— Start of THE DATA —

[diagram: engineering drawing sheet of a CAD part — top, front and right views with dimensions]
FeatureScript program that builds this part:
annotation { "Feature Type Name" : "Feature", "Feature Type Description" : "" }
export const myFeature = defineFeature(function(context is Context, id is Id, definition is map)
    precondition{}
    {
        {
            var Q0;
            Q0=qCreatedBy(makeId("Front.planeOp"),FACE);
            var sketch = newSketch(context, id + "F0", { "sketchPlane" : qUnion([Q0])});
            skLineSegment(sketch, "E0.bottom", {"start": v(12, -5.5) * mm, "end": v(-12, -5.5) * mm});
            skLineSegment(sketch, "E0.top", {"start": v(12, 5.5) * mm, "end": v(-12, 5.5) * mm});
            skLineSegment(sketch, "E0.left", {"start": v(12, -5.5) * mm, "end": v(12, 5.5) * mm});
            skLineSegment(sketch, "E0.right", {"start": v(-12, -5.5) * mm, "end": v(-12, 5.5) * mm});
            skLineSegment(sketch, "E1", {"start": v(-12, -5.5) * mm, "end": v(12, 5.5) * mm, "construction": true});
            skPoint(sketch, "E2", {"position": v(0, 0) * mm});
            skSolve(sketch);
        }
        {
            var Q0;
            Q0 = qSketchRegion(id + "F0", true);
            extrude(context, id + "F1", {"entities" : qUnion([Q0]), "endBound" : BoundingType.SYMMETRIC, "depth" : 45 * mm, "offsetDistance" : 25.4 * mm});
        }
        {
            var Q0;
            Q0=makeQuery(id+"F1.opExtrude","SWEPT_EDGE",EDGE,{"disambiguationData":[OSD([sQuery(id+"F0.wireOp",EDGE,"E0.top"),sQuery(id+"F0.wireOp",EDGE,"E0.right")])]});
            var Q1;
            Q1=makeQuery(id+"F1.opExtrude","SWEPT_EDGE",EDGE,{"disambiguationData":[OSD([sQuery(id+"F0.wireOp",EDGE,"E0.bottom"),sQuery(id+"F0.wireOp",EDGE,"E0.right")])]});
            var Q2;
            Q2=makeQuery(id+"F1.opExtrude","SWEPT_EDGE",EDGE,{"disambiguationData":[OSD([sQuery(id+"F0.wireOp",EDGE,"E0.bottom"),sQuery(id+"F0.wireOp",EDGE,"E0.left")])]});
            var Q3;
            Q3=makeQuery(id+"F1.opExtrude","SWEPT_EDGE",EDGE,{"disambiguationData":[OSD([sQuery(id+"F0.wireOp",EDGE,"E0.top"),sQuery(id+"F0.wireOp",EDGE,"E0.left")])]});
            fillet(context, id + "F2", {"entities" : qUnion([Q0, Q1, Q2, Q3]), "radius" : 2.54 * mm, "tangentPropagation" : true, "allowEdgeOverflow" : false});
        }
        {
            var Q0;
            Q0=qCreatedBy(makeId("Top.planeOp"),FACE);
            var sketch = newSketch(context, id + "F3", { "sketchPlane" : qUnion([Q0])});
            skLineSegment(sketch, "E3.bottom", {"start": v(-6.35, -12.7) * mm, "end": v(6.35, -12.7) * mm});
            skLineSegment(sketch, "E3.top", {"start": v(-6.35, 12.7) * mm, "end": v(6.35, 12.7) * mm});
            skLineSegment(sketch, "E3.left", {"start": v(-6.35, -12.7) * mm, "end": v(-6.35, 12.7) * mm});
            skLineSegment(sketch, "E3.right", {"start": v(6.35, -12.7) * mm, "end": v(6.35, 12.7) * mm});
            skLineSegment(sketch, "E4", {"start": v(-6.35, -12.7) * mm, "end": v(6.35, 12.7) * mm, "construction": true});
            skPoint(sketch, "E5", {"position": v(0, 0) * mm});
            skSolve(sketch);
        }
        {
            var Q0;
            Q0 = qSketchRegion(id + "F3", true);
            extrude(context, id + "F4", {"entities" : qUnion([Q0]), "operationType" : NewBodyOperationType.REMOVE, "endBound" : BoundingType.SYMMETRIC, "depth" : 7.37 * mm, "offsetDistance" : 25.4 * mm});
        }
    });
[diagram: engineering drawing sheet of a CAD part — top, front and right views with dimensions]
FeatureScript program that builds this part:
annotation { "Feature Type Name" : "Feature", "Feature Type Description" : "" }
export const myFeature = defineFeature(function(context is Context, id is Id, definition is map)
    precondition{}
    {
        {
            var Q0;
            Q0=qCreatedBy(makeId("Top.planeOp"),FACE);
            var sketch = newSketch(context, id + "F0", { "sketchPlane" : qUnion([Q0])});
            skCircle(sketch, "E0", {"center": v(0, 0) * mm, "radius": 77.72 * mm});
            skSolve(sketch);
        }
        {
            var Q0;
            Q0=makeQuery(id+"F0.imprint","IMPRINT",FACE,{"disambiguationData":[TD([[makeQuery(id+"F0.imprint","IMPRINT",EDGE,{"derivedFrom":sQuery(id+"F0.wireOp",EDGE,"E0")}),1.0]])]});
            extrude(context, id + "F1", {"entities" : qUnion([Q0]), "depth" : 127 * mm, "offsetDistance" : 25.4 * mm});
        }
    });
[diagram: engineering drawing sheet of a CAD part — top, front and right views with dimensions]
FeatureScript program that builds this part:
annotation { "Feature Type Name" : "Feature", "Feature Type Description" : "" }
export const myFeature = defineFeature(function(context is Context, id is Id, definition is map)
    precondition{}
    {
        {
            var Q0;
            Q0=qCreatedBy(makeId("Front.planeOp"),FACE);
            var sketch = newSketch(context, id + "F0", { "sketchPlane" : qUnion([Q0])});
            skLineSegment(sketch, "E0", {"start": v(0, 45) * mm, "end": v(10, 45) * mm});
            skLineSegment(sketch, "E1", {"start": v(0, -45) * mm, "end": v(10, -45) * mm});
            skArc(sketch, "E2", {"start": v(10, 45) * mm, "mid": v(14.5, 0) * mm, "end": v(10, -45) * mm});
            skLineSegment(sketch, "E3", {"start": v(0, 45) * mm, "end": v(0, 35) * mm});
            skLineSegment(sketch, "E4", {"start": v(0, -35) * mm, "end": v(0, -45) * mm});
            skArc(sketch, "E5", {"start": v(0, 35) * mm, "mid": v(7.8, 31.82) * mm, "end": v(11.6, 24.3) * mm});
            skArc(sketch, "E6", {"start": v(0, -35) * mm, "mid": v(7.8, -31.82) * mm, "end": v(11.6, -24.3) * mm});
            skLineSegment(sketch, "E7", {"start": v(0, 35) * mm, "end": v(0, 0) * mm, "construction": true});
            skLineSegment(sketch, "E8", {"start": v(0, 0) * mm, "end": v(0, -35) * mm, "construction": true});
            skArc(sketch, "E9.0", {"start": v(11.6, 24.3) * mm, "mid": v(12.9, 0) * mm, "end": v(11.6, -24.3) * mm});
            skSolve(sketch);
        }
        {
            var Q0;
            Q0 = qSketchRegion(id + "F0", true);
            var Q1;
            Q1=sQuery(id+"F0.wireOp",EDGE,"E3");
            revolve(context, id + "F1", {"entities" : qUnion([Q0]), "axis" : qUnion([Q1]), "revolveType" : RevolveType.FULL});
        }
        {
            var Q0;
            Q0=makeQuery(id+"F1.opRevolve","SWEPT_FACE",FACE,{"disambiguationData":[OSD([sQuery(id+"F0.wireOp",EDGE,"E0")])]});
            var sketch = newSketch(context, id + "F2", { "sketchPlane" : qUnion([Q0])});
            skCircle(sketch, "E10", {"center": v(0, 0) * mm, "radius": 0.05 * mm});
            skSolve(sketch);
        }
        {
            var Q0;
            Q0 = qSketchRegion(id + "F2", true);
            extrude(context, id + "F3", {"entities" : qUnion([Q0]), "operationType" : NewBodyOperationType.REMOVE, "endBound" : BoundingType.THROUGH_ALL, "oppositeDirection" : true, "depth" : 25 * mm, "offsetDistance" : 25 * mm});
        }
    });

— End of THE DATA —

[WORK TO BE COMPLETED] Report every line of the material above that contains the string "entities". Matching is case-sensitive.

[TASK SOLUTION]
            extrude(context, id + "F1", {"entities" : qUnion([Q0]), "endBound" : BoundingType.SYMMETRIC, "depth" : 45 * mm, "offsetDistance" : 25.4 * mm});
            fillet(context, id + "F2", {"entities" : qUnion([Q0, Q1, Q2, Q3]), "radius" : 2.54 * mm, "tangentPropagation" : true, "allowEdgeOverflow" : false});
            extrude(context, id + "F4", {"entities" : qUnion([Q0]), "operationType" : NewBodyOperationType.REMOVE, "endBound" : BoundingType.SYMMETRIC, "depth" : 7.37 * mm, "offsetDistance" : 25.4 * mm});
            extrude(context, id + "F1", {"entities" : qUnion([Q0]), "depth" : 127 * mm, "offsetDistance" : 25.4 * mm});
            revolve(context, id + "F1", {"entities" : qUnion([Q0]), "axis" : qUnion([Q1]), "revolveType" : RevolveType.FULL});
            extrude(context, id + "F3", {"entities" : qUnion([Q0]), "operationType" : NewBodyOperationType.REMOVE, "endBound" : BoundingType.THROUGH_ALL, "oppositeDirection" : true, "depth" : 25 * mm, "offsetDistance" : 25 * mm});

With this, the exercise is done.